## [Source records]
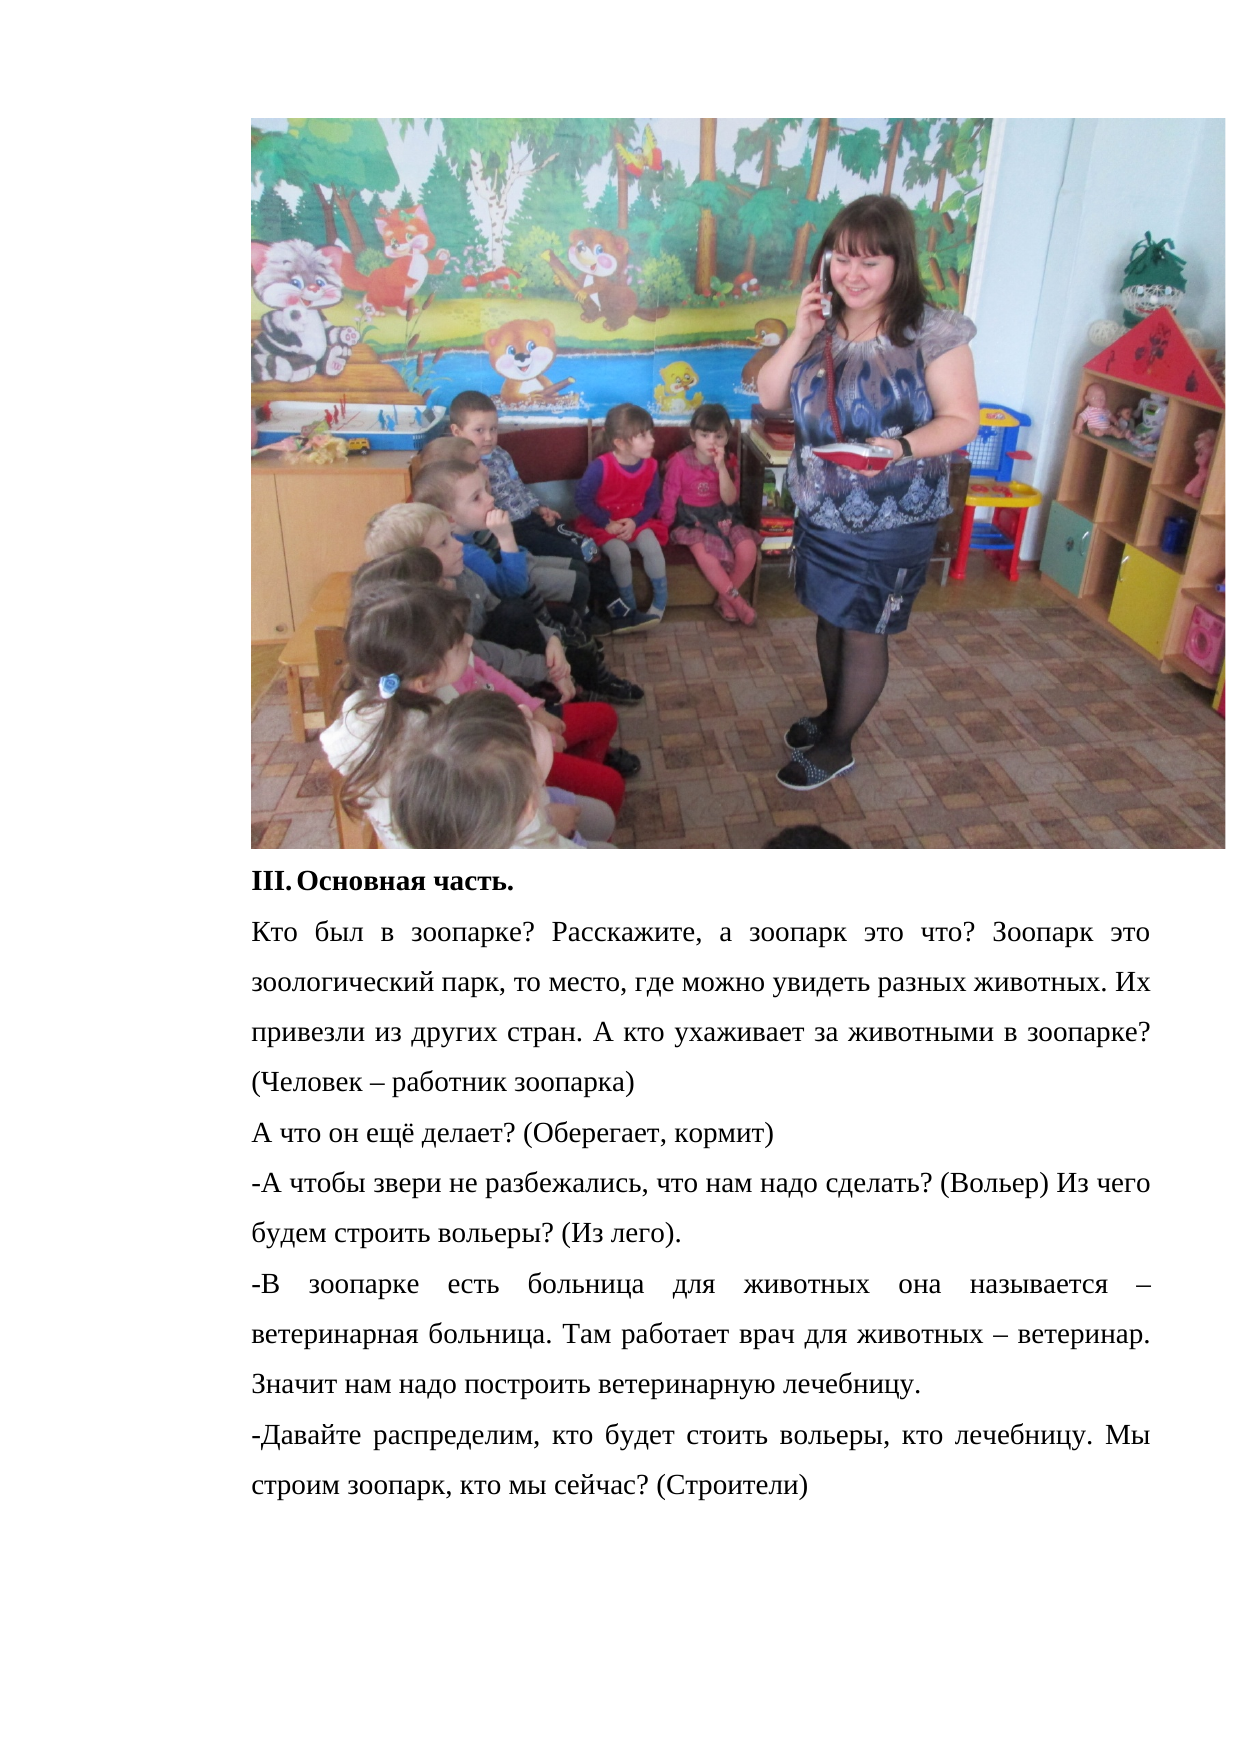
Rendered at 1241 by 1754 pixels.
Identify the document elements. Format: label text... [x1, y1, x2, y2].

text III. Основная часть. [251, 863, 1152, 897]
text Кто был в зоопарке? Расскажите, а зоопарк это что? Зоопарк это зоологический парк, то место, где можно увидеть разных животных. Их привезли из других стран. А кто ухаживает за животными в зоопарке? (Человек – работник зоопарка) [251, 914, 1152, 1098]
text -А чтобы звери не разбежались, что нам надо сделать? (Вольер) Из чего будем строить вольеры? (Из лего). [251, 1165, 1152, 1249]
text А что он ещё делает? (Оберегает, кормит) [251, 1115, 1152, 1148]
text -Давайте распределим, кто будет стоить вольеры, кто лечебницу. Мы строим зоопарк, кто мы сейчас? (Строители) [251, 1417, 1152, 1501]
picture [251, 118, 1226, 849]
text -В зоопарке есть больница для животных она называется – ветеринарная больница. Там работает врач для животных – ветеринар. Значит нам надо построить ветеринарную лечебницу. [251, 1266, 1152, 1400]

## [Task goal]
An exact copy of each entry is required, minus the pictures.

## [Answer to the problem]
Rendered at 1241 by 1754 pixels.
Identify the document elements. Format: label text... [x1, y1, x2, y2].

text III. Основная часть. [251, 863, 1152, 897]
text Кто был в зоопарке? Расскажите, а зоопарк это что? Зоопарк это зоологический парк, то место, где можно увидеть разных животных. Их привезли из других стран. А кто ухаживает за животными в зоопарке? (Человек – работник зоопарка) [251, 914, 1152, 1098]
text -А чтобы звери не разбежались, что нам надо сделать? (Вольер) Из чего будем строить вольеры? (Из лего). [251, 1165, 1152, 1249]
text А что он ещё делает? (Оберегает, кормит) [251, 1115, 1152, 1148]
text -Давайте распределим, кто будет стоить вольеры, кто лечебницу. Мы строим зоопарк, кто мы сейчас? (Строители) [251, 1417, 1152, 1501]
picture [251, 118, 1226, 849]
text -В зоопарке есть больница для животных она называется – ветеринарная больница. Там работает врач для животных – ветеринар. Значит нам надо построить ветеринарную лечебницу. [251, 1266, 1152, 1400]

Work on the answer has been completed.